Can you format every line of text in the rows below as a Markdown table with the columns No. and Line, numbering the lines in order? Skip blank lines, and leave the pictures out of your answer.

[Saved data entries]
--- --- ---

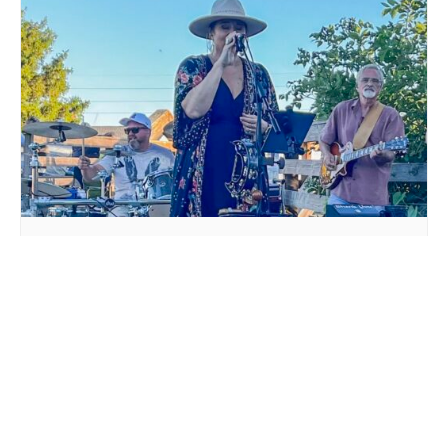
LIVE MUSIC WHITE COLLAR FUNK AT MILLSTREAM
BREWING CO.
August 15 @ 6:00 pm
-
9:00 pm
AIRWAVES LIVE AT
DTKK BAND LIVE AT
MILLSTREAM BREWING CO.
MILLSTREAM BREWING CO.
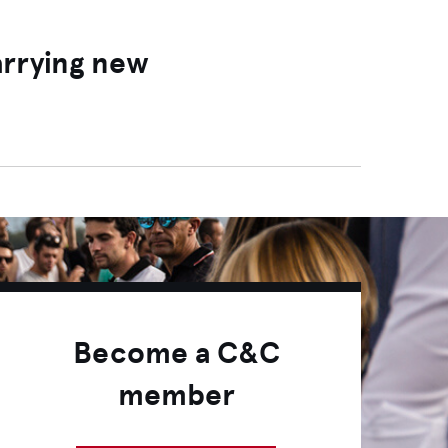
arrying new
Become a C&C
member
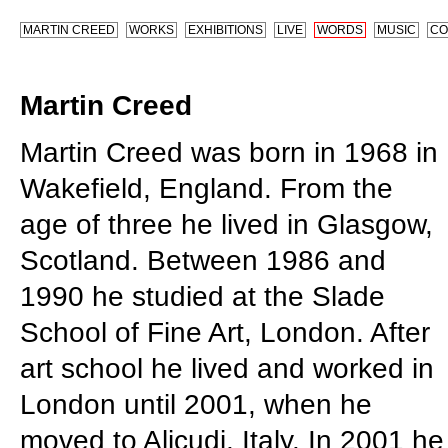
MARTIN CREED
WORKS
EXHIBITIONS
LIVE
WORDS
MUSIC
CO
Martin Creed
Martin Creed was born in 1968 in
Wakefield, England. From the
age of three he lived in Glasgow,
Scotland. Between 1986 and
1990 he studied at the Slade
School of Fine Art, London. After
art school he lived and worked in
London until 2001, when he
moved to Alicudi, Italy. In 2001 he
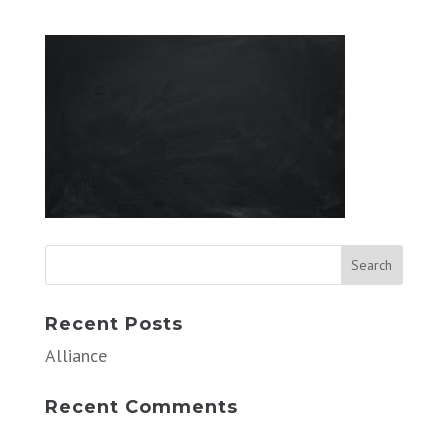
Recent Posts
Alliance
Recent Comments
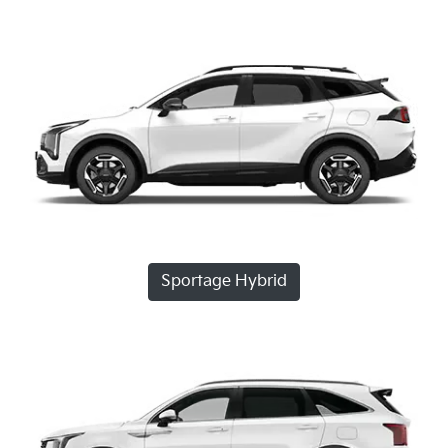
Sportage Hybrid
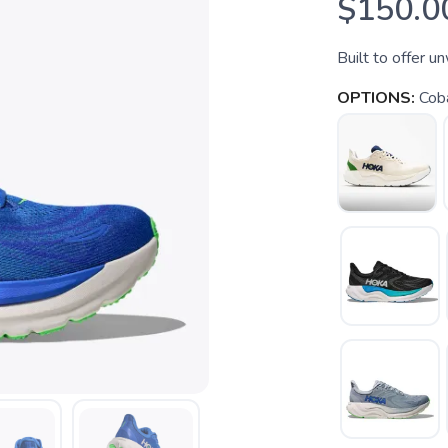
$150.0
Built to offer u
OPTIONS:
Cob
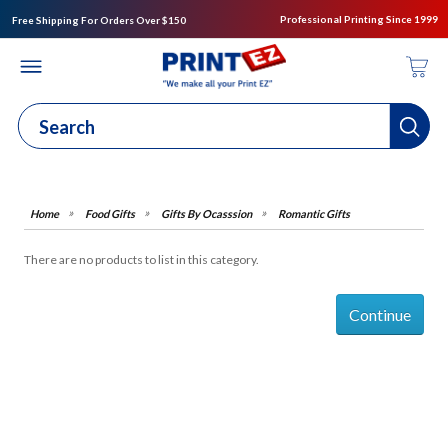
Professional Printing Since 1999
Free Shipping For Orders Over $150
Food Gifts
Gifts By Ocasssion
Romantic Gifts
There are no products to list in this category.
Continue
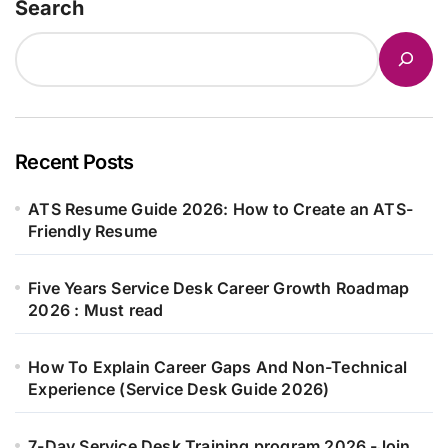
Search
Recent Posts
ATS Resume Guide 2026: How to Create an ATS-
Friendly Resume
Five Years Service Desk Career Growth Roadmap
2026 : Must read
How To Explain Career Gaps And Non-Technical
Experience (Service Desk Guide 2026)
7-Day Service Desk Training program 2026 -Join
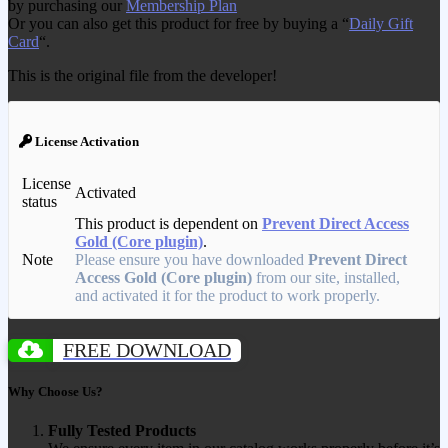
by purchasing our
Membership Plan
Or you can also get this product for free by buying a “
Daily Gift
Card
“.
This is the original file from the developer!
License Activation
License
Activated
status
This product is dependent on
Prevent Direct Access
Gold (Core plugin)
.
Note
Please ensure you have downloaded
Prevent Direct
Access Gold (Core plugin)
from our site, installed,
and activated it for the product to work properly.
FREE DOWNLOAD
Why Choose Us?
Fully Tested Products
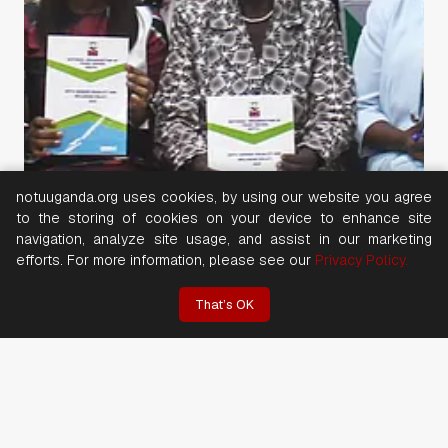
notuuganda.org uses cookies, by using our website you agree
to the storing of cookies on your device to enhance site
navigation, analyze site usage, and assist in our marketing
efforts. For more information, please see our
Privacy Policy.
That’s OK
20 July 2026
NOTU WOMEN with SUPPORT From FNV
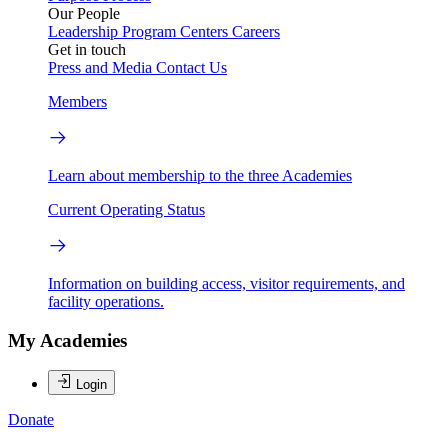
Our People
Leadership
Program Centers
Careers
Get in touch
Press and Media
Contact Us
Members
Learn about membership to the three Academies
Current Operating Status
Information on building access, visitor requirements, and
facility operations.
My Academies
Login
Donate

--- --- ---

• [SOLUTION TO THIS EXERCISE]:
| No. | Line |
|---|---|
| 1 | LIVE MUSIC WHITE COLLAR FUNK AT MILLSTREAM |
| 2 | BREWING CO. |
| 3 | August 15 @ 6:00 pm |
| 4 | - |
| 5 | 9:00 pm |
| 6 | AIRWAVES LIVE AT |
| 7 | DTKK BAND LIVE AT |
| 8 | MILLSTREAM BREWING CO. |
| 9 | MILLSTREAM BREWING CO. |
| 10 | arrying new |
| 11 | Become a C&C |
| 12 | member |
| 13 | MARTIN CREED |
| 14 | WORKS |
| 15 | EXHIBITIONS |
| 16 | LIVE |
| 17 | WORDS |
| 18 | MUSIC |
| 19 | CO |
| 20 | Martin Creed |
| 21 | Martin Creed was born in 1968 in |
| 22 | Wakefield, England. From the |
| 23 | age of three he lived in Glasgow, |
| 24 | Scotland. Between 1986 and |
| 25 | 1990 he studied at the Slade |
| 26 | School of Fine Art, London. After |
| 27 | art school he lived and worked in |
| 28 | London until 2001, when he |
| 29 | moved to Alicudi, Italy. In 2001 he |
| 30 | Recent Posts |
| 31 | Alliance |
| 32 | Recent Comments |
| 33 | Sportage Hybrid |
| 34 | $150.0 |
| 35 | Built to offer u |
| 36 | OPTIONS: |
| 37 | Cob |
| 38 | Professional Printing Since 1999 |
| 39 | Free Shipping For Orders Over $150 |
| 40 | Food Gifts |
| 41 | Gifts By Ocasssion |
| 42 | Romantic Gifts |
| 43 | There are no products to list in this category. |
| 44 | Continue |
| 45 | Search |
| 46 | Recent Posts |
| 47 | ATS Resume Guide 2026: How to Create an ATS- |
| 48 | Friendly Resume |
| 49 | Five Years Service Desk Career Growth Roadmap |
| 50 | 2026 : Must read |
| 51 | How To Explain Career Gaps And Non-Technical |
| 52 | Experience (Service Desk Guide 2026) |
| 53 | 7-Day Service Desk Training program 2026 -Join |
| 54 | by purchasing our |
| 55 | Membership Plan |
| 56 | Or you can also get this product for free by buying a “ |
| 57 | Daily Gift |
| 58 | Card |
| 59 | “. |
| 60 | This is the original file from the developer! |
| 61 | License Activation |
| 62 | License |
| 63 | Activated |
| 64 | status |
| 65 | This product is dependent on |
| 66 | Prevent Direct Access |
| 67 | Gold (Core plugin) |
| 68 | . |
| 69 | Note |
| 70 | Please ensure you have downloaded |
| 71 | Prevent Direct |
| 72 | Access Gold (Core plugin) |
| 73 | from our site, installed, |
| 74 | and activated it for the product to work properly. |
| 75 | FREE DOWNLOAD |
| 76 | Why Choose Us? |
| 77 | Fully Tested Products |
| 78 | notuuganda.org uses cookies, by using our website you agree |
| 79 | to the storing of cookies on your device to enhance site |
| 80 | navigation, analyze site usage, and assist in our marketing |
| 81 | efforts. For more information, please see our |
| 82 | Privacy Policy. |
| 83 | That’s OK |
| 84 | 20 July 2026 |
| 85 | NOTU WOMEN with SUPPORT From FNV |
| 86 | Our People |
| 87 | Leadership |
| 88 | Program Centers |
| 89 | Careers |
| 90 | Get in touch |
| 91 | Press and Media |
| 92 | Contact Us |
| 93 | Members |
| 94 | Learn about membership to the three Academies |
| 95 | Current Operating Status |
| 96 | Information on building access, visitor requirements, and |
| 97 | facility operations. |
| 98 | My Academies |
| 99 | Login |
| 100 | Donate |